++++ Text excerpt

Thursday, February 12, 2015

St. Mary’s Celebrates 150 Years

It was standing room only for the Festival Eucharist at St. Mary’s Convent Chapel on Feb. 7. People of all ages gathered for the sesquicentennial celebration of the founding of the Community of St. Mary. 

With the Rev. Jo Ann Barker as celebrant and the Rev. Robert Hughes as preacher, members of the congregation shared the Eucharist while accompanied by the organ and a five-piece ensemble of community musicians. 

In his sermon, Hughes told the congregation about the origins of the Community of St. Mary. It began at the dedication of the Mother Harriet Cannon and four other sisters at St. Michael’s Church, Bloomingdale, New York in 1865, as the first Episcopal Benedictine monastic community for women in the United States. 

The sisters went to Memphis in 1871 during the yellow fever epidemic, and four of the sisters were among “the martyrs of Memphis.”

++++++++

● **Task set**:
**1)** Copy the St. Mary's anniversary article word for word from "Thursday, February 12, 2015" to "the United States.".
**2)** Name each person identified by name in the St. Mary's anniversary article.

++++ Data provided

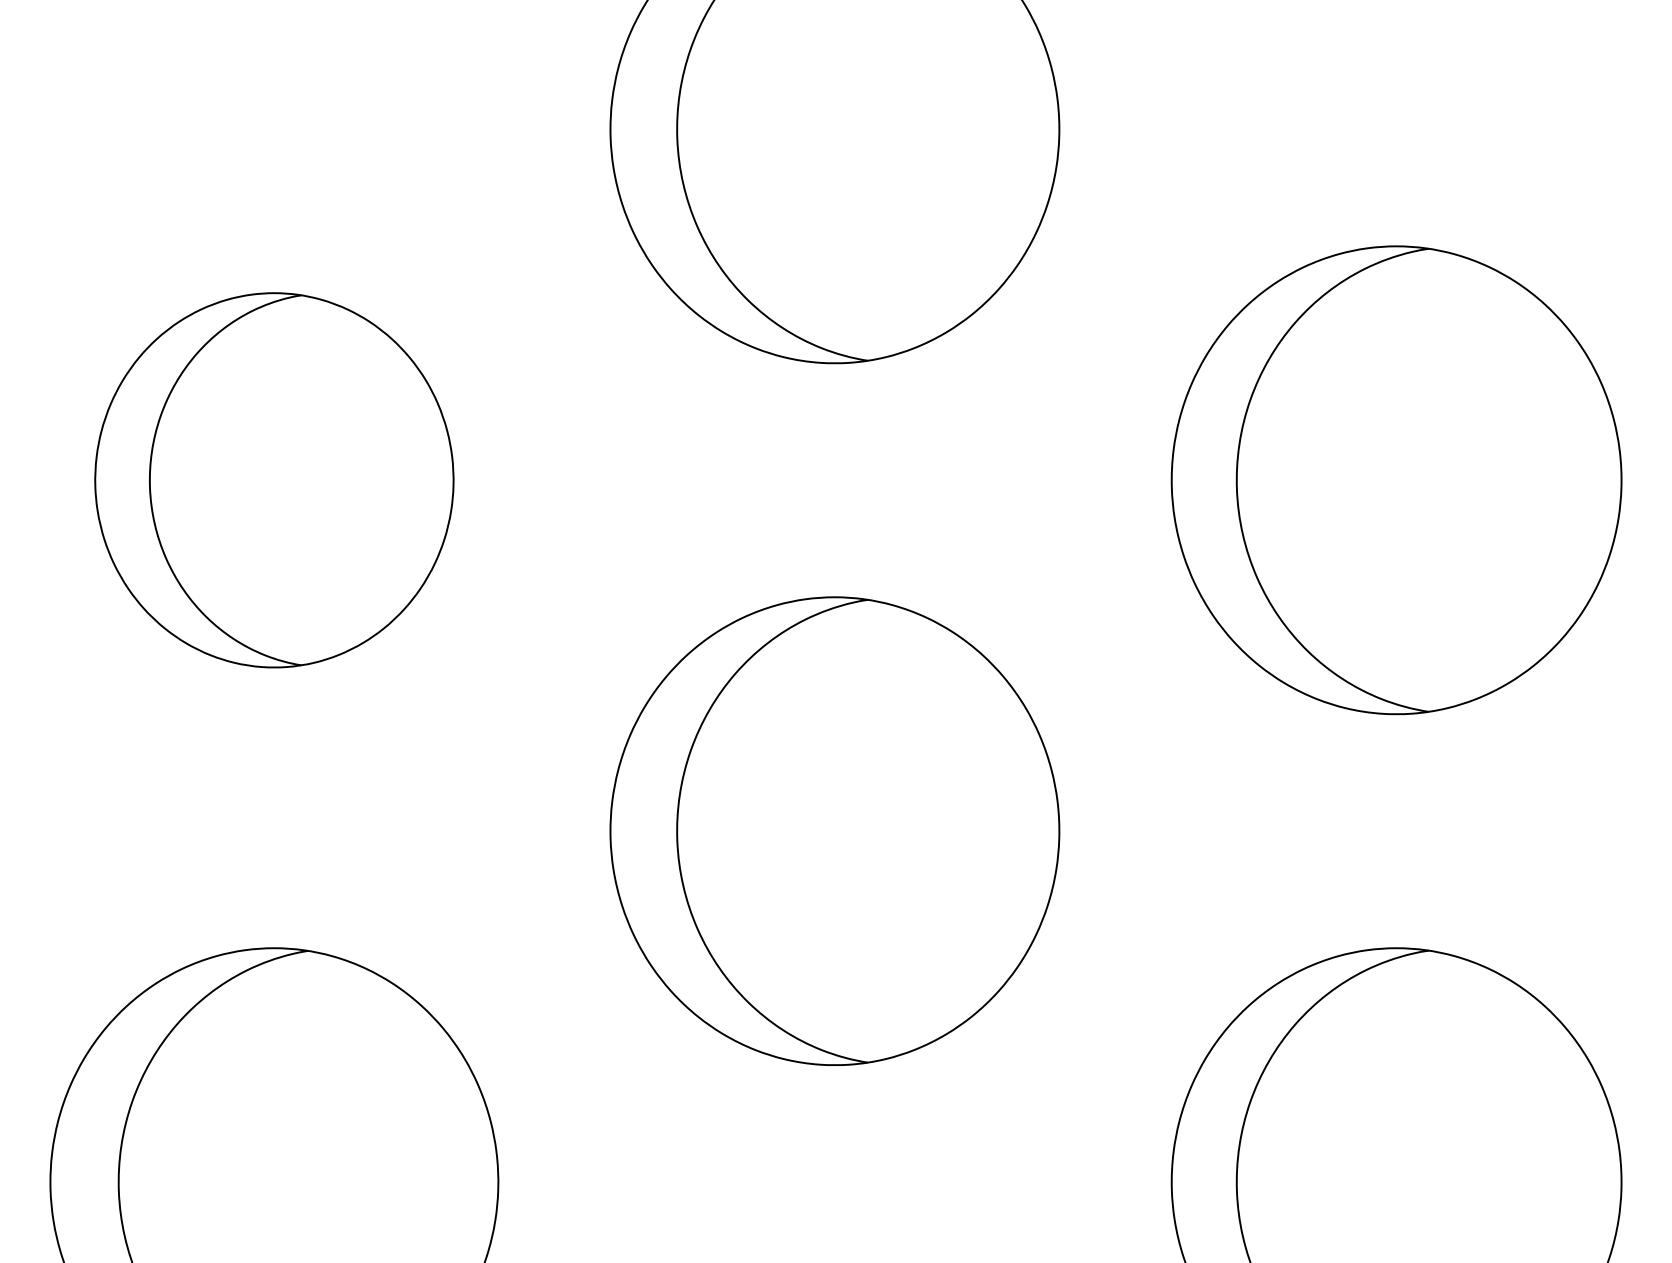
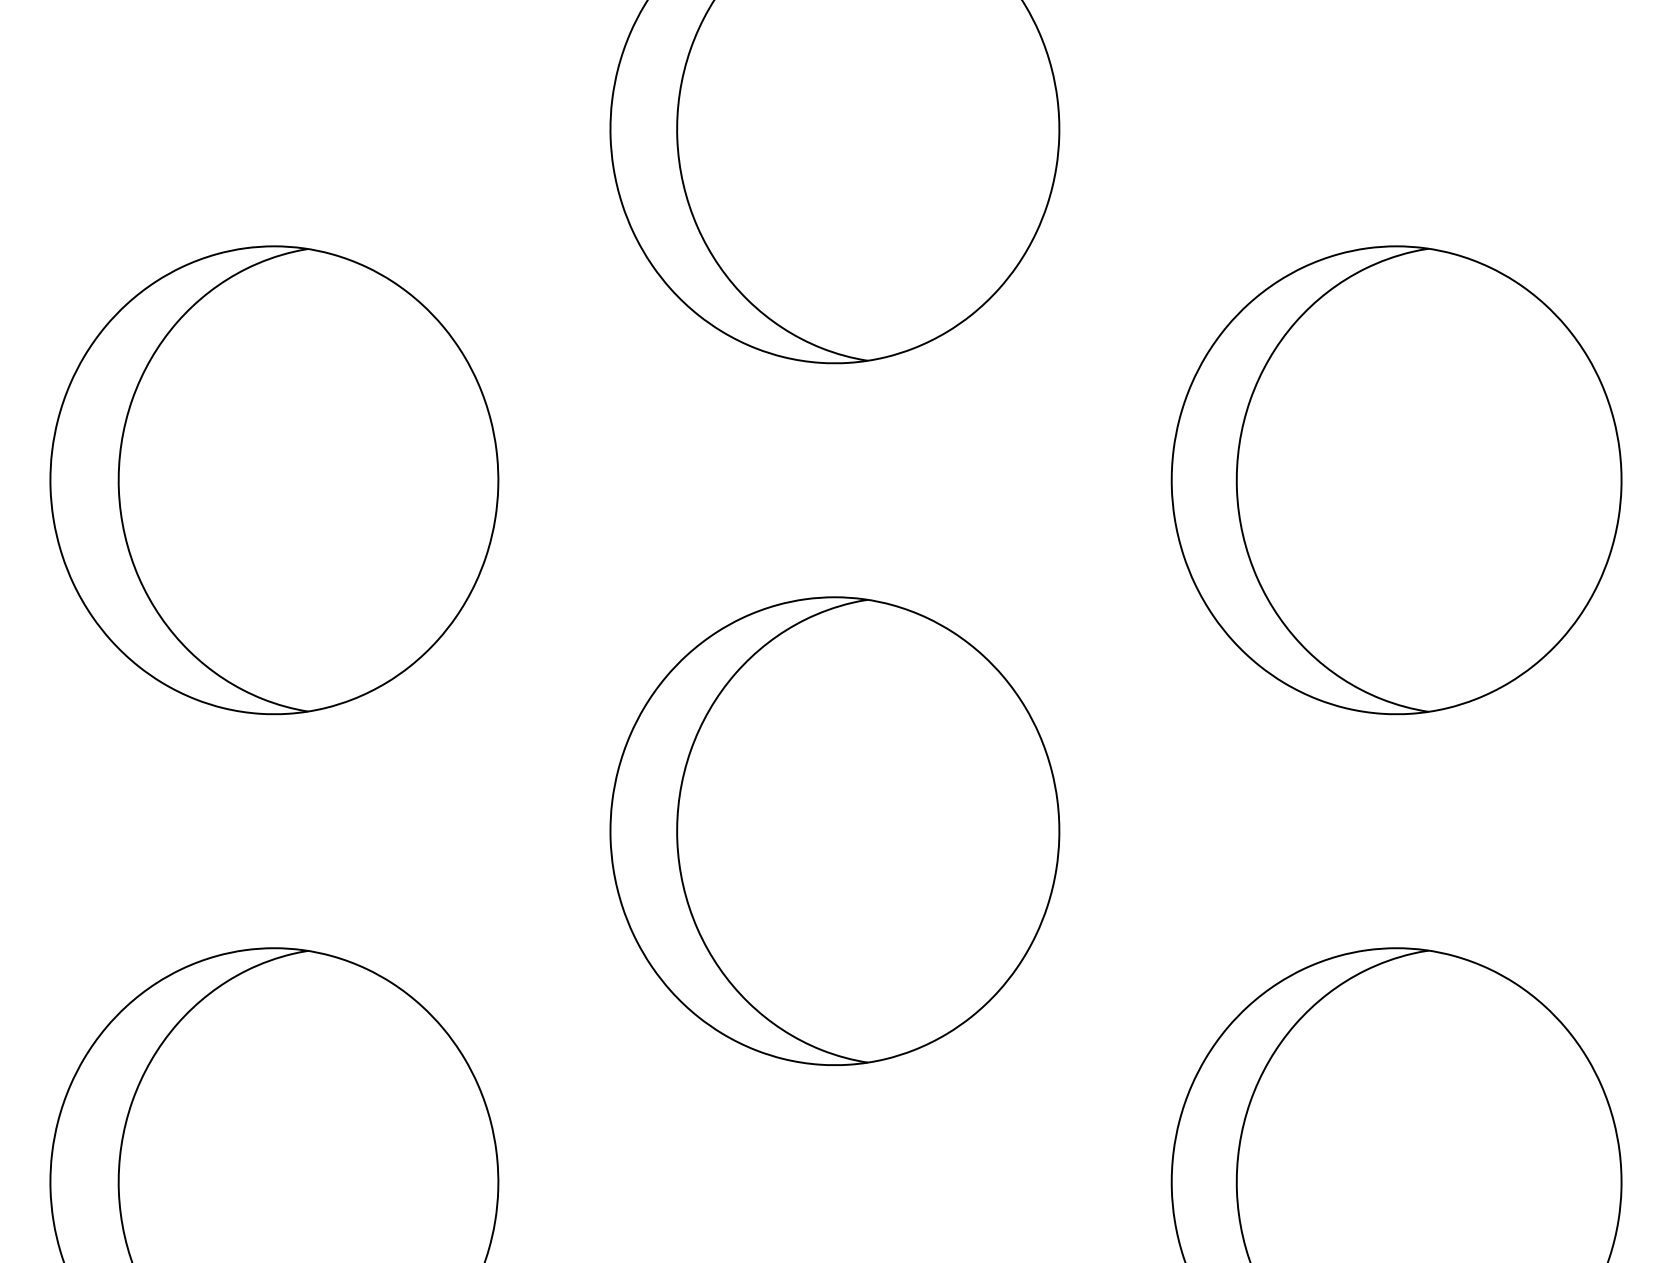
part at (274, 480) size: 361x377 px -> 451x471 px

++++++++
++++ Data provided

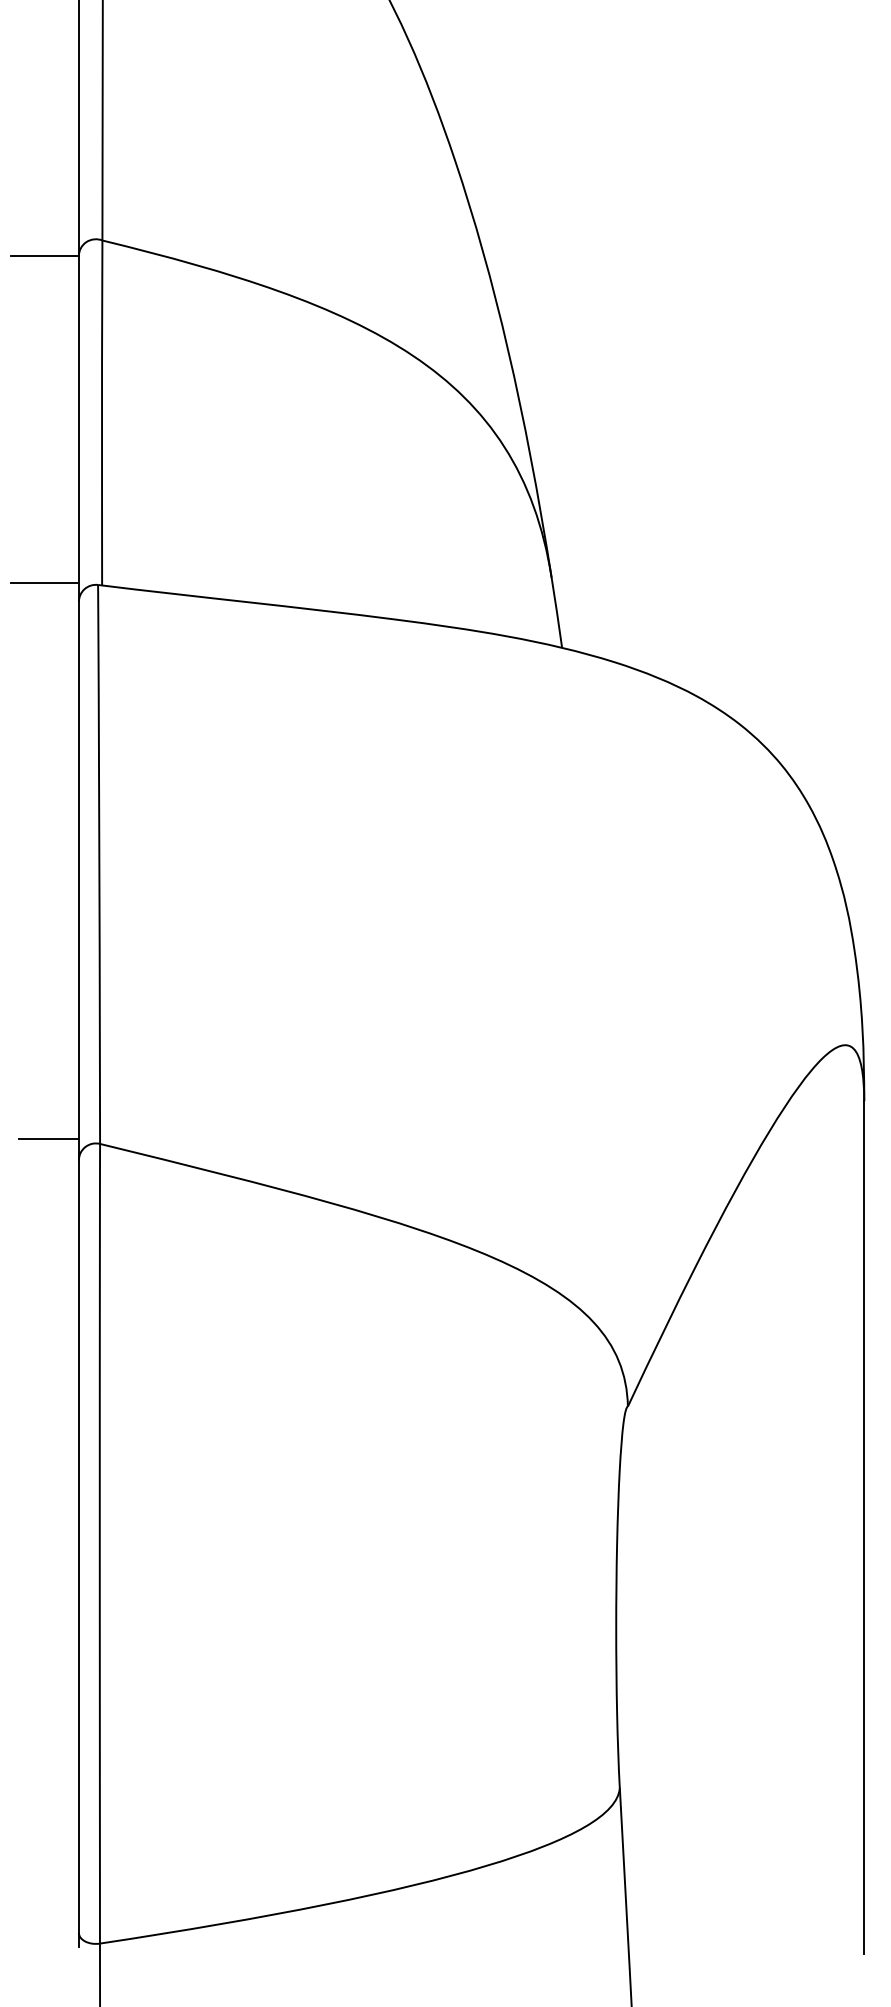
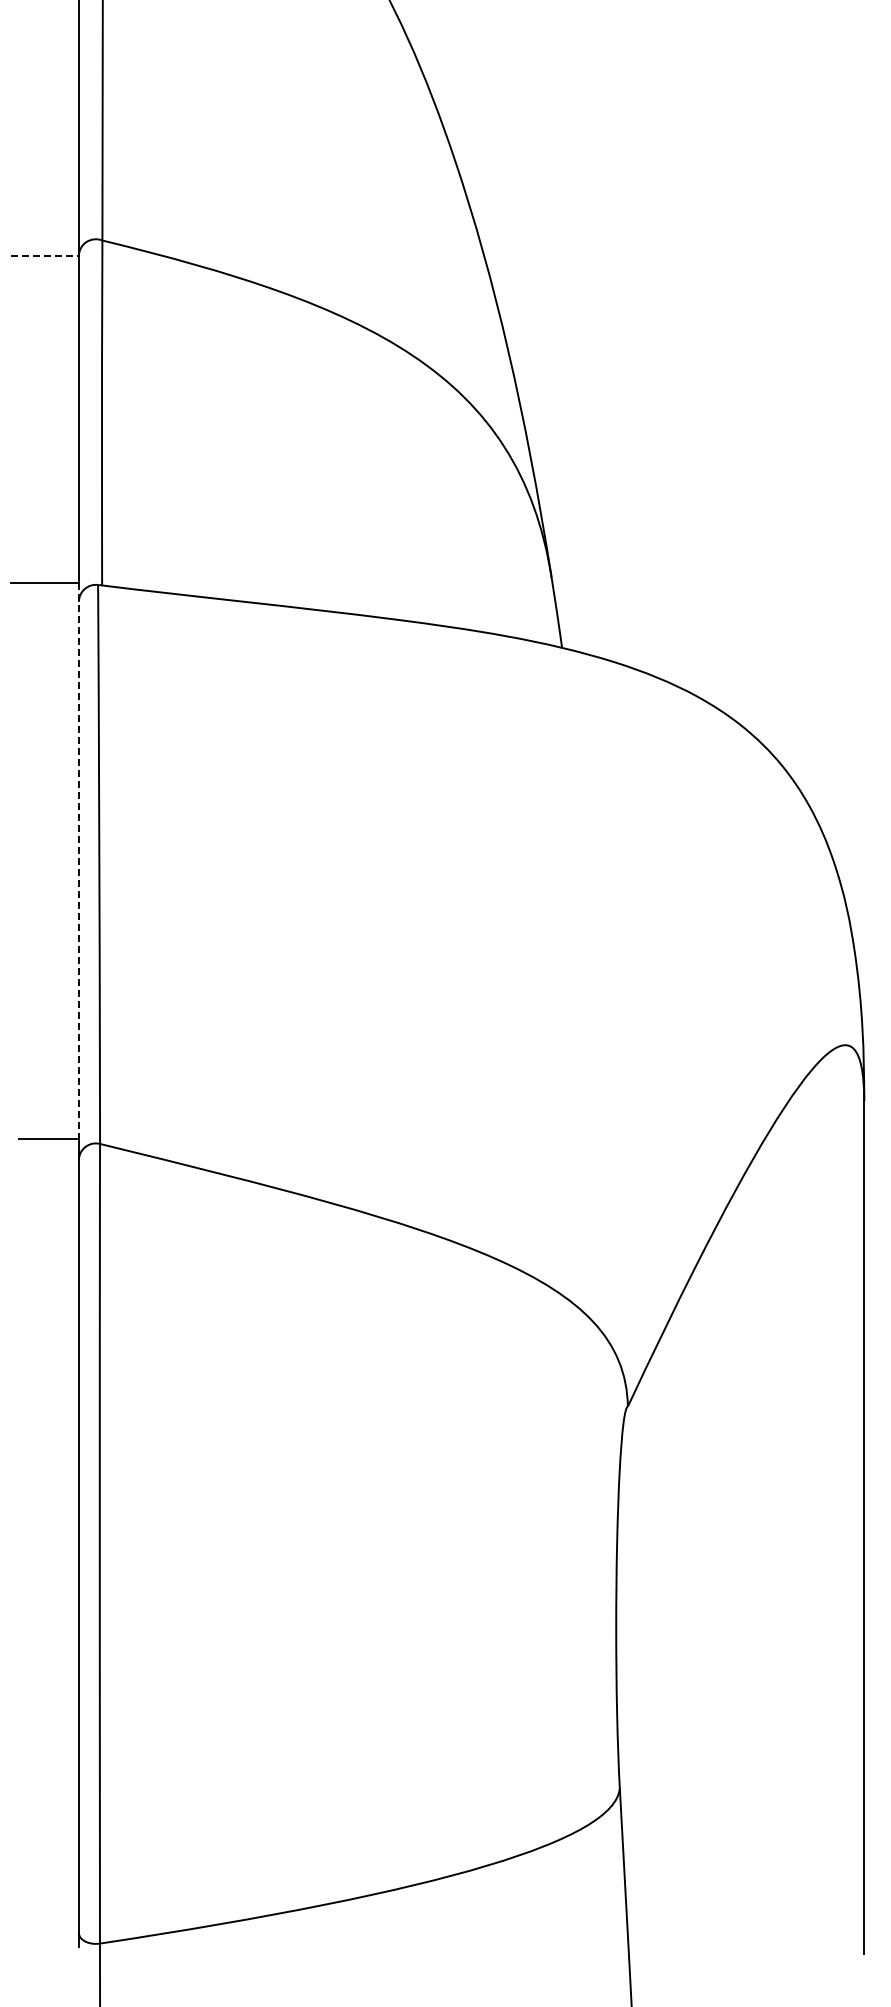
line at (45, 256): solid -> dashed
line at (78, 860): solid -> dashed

++++++++

● **Correct answers**:
**1)**
Thursday, February 12, 2015

St. Mary’s Celebrates 150 Years

It was standing room only for the Festival Eucharist at St. Mary’s Convent Chapel on Feb. 7. People of all ages gathered for the sesquicentennial celebration of the founding of the Community of St. Mary. 

With the Rev. Jo Ann Barker as celebrant and the Rev. Robert Hughes as preacher, members of the congregation shared the Eucharist while accompanied by the organ and a five-piece ensemble of community musicians. 

In his sermon, Hughes told the congregation about the origins of the Community of St. Mary. It began at the dedication of the Mother Harriet Cannon and four other sisters at St. Michael’s Church, Bloomingdale, New York in 1865, as the first Episcopal Benedictine monastic community for women in the United States.

**2)** The Rev. Jo Ann Barker, the Rev. Robert Hughes, Mother Harriet Cannon